She drops another pebble. Plop. The
surface of the water explodes.

On a bench further down the
wharf an old man clips shades onto
his eye glasses. A woman with
curly hair sits down next to him and puts a
blanket across his knees. She shouts at
him to straighten his collar.

Surface tension. Ripples. Water lit by
late summer sunlight. Quickly it goes.
It cannot hold its shape.
Monday, November 23, 2009 9:57:20 AM (GMT Standard Time, UTC+00:00)
:recast, reinvented:

i decide to let myself turn
inside out. when i am little
the doctors put on heavy plaster,
then black bulky braces, to make
my feet, turned in, slide out.
they tell my parents, we do this

so when she grows up she can walk.
this is for her good. they do not
tell my parents, we do this so
when she grows up she will wonder
when what comes naturally turns
into wrong. let me now turn back in.

recast my toes in my own design, turn
them back into myself. so that i can walk
on my own two feet. this is for my good.
let me tuck my feet back in, up into
my former shell. this is how i
reinvent the wheel.
Monday, November 23, 2009 10:15:13 AM (GMT Standard Time, UTC+00:00)
This prompt reminded me of the book The Invention of the Kaleidoscope by Paisley Rekdal ... The title poem is a beautiful, long-narrative poetic engagement of the invention of-- you guessed it-- the kaleidoscope. This poem, and the work as a whole, is definitely worth while! :)
Monday, November 23, 2009 1:26:34 PM (GMT Standard Time, UTC+00:00)
Ooops! Not the poem I’d planned, but no time to edit for now. Don’t want to fall too far behind, and I’m off to do Thanksgiving shopping, so …


Ultrasound


I saw your picture today
A splotch on a gray screen,
moving, as I lay perfectly still

no longer a myth
manufactured by doctors,
you became real

Just my little secret,
too small for others’ eyes, you
remain a dilemma still, a
problem to be resolved, but

while seeing is believing,
it doesn’t make decisions
any easier
PSC in CT
Monday, November 23, 2009 2:47:15 PM (GMT Standard Time, UTC+00:00)
Day 21 Invention Poem

Sealed linen cloth,
a pyramid of wooden poles,
Da Vinci’s imagination,
renaissance device for
escape from burning buildings.

Fine-tuned, becomes
a modern debarkation vehicle
for jumpers, off to war
or eager for adrenaline rush
of downward flight,
from rooftops
down rock faces
and into caves.

Useful too for metaphor.

The parachute.


Carol A. Stephen
November 21, 2009
PAD Challenge poem

Carol
Monday, November 23, 2009 3:00:30 PM (GMT Standard Time, UTC+00:00)
Clever Inventors

Inventors amaze me with their
clever creations. blenders, freezers
alarm clocks, robots, computers,
Blackberries, microwaves, paper
shredders, electric cars, and
scanners. What would our world
be like without these machines?
Probably a lot slower and quieter,
but we relish the speed , the noise,
enabling us to accelerate our lives
accomplish ever greater tasks,
surmount the limits of our imagination,
become mechanical beings ourselves.
Barbara Mayer
Monday, November 23, 2009 5:04:32 PM (GMT Standard Time, UTC+00:00)

→ PROVIDED MATERIAL
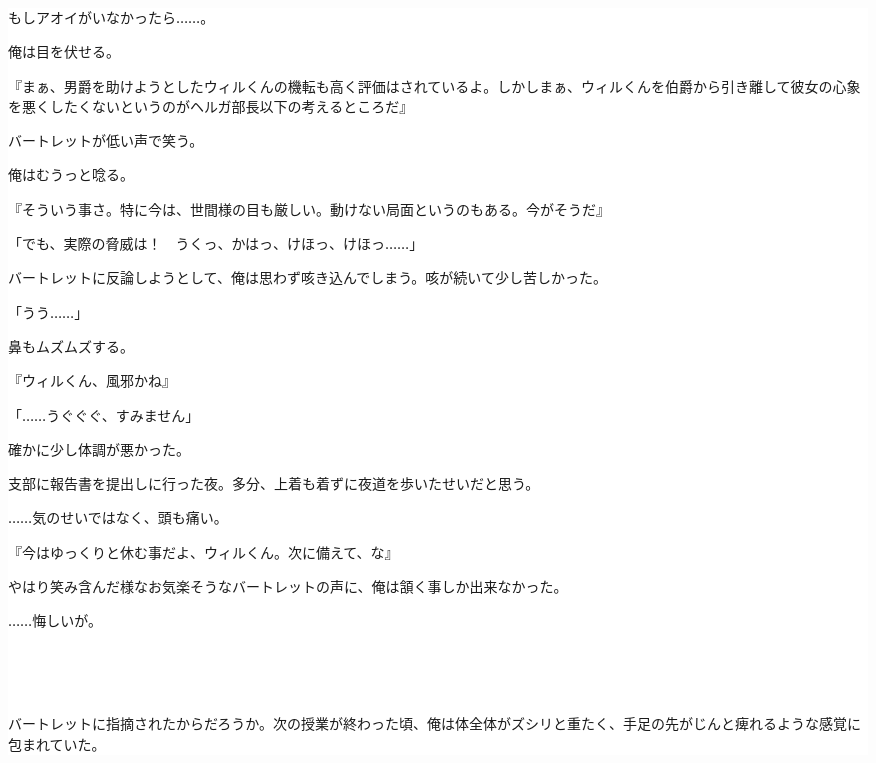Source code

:  </p>
 <p id="L39">
  もしアオイがいなかったら……。
 </p>
 <p id="L40">
  俺は目を伏せる。
 </p>
 <p id="L41">
  『まぁ、男爵を助けようとしたウィルくんの機転も高く評価はされているよ。しかしまぁ、ウィルくんを伯爵から引き離して彼女の心象を悪くしたくないというのがヘルガ部長以下の考えるところだ』
 </p>
 <p id="L42">
  バートレットが低い声で笑う。
 </p>
 <p id="L43">
  俺はむうっと唸る。
 </p>
 <p id="L44">
  『そういう事さ。特に今は、世間様の目も厳しい。動けない局面というのもある。今がそうだ』
 </p>
 <p id="L45">
  「でも、実際の脅威は！　うくっ、かはっ、けほっ、けほっ……」
 </p>
 <p id="L46">
  バートレットに反論しようとして、俺は思わず咳き込んでしまう。咳が続いて少し苦しかった。
 </p>
 <p id="L47">
  「うう……」
 </p>
 <p id="L48">
  鼻もムズムズする。
 </p>
 <p id="L49">
  『ウィルくん、風邪かね』
 </p>
 <p id="L50">
  「……うぐぐぐ、すみません」
 </p>
 <p id="L51">
  確かに少し体調が悪かった。
 </p>
 <p id="L52">
  支部に報告書を提出しに行った夜。多分、上着も着ずに夜道を歩いたせいだと思う。
 </p>
 <p id="L53">
  ……気のせいではなく、頭も痛い。
 </p>
 <p id="L54">
  『今はゆっくりと休む事だよ、ウィルくん。次に備えて、な』
 </p>
 <p id="L55">
  やはり笑み含んだ様なお気楽そうなバートレットの声に、俺は頷く事しか出来なかった。
 </p>
 <p id="L56">
  ……悔しいが。
 </p>
 <p id="L57">
  <br/>
 </p>
 <p id="L58">
  <br/>
 </p>
 <p id="L59">
  バートレットに指摘されたからだろうか。次の授業が終わった頃、俺は体全体がズシリと重たく、手足の先がじんと痺れるような感覚に包まれていた。
 </p>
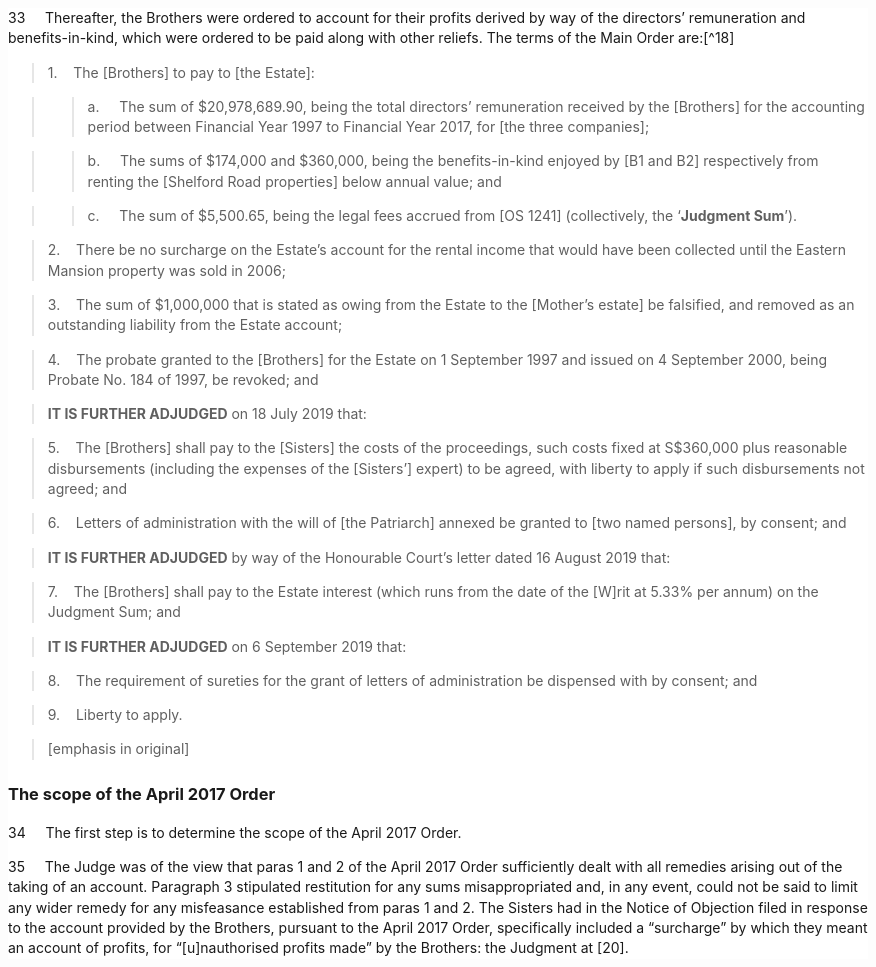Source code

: 33     Thereafter, the Brothers were ordered to account for their profits derived by way of the directors’ remuneration and benefits-in-kind, which were ordered to be paid along with other reliefs. The terms of the Main Order are:[^18]

> 1.    The \[Brothers\] to pay to \[the Estate\]:

>> a.     The sum of $20,978,689.90, being the total directors’ remuneration received by the \[Brothers\] for the accounting period between Financial Year 1997 to Financial Year 2017, for \[the three companies\];

>> b.     The sums of $174,000 and $360,000, being the benefits-in-kind enjoyed by \[B1 and B2\] respectively from renting the \[Shelford Road properties\] below annual value; and

>> c.     The sum of $5,500.65, being the legal fees accrued from \[OS 1241\] (collectively, the ‘**Judgment Sum**’).

> 2.    There be no surcharge on the Estate’s account for the rental income that would have been collected until the Eastern Mansion property was sold in 2006;

> 3.    The sum of $1,000,000 that is stated as owing from the Estate to the \[Mother’s estate\] be falsified, and removed as an outstanding liability from the Estate account;

> 4.    The probate granted to the \[Brothers\] for the Estate on 1 September 1997 and issued on 4 September 2000, being Probate No. 184 of 1997, be revoked; and

> **IT IS FURTHER ADJUDGED** on 18 July 2019 that:

> 5.    The \[Brothers\] shall pay to the \[Sisters\] the costs of the proceedings, such costs fixed at S$360,000 plus reasonable disbursements (including the expenses of the \[Sisters’\] expert) to be agreed, with liberty to apply if such disbursements not agreed; and

> 6.    Letters of administration with the will of \[the Patriarch\] annexed be granted to \[two named persons\], by consent; and

> **IT IS FURTHER ADJUDGED** by way of the Honourable Court’s letter dated 16 August 2019 that:

> 7.    The \[Brothers\] shall pay to the Estate interest (which runs from the date of the \[W\]rit at 5.33% per annum) on the Judgment Sum; and

> **IT IS FURTHER ADJUDGED** on 6 September 2019 that:

> 8.    The requirement of sureties for the grant of letters of administration be dispensed with by consent; and

> 9.    Liberty to apply.

> \[emphasis in original\]

### The scope of the April 2017 Order

34     The first step is to determine the scope of the April 2017 Order.

35     The Judge was of the view that paras 1 and 2 of the April 2017 Order sufficiently dealt with all remedies arising out of the taking of an account. Paragraph 3 stipulated restitution for any sums misappropriated and, in any event, could not be said to limit any wider remedy for any misfeasance established from paras 1 and 2. The Sisters had in the Notice of Objection filed in response to the account provided by the Brothers, pursuant to the April 2017 Order, specifically included a “surcharge” by which they meant an account of profits, for “\[u\]nauthorised profits made” by the Brothers: the Judgment at \[20\].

→ JOB
What times appear in the posting timestamps on the poetry comment page?

→ TASK OUTPUT
9:57:20 AM, 10:15:13 AM, 1:26:34 PM, 2:47:15 PM, 3:00:30 PM, 5:04:32 PM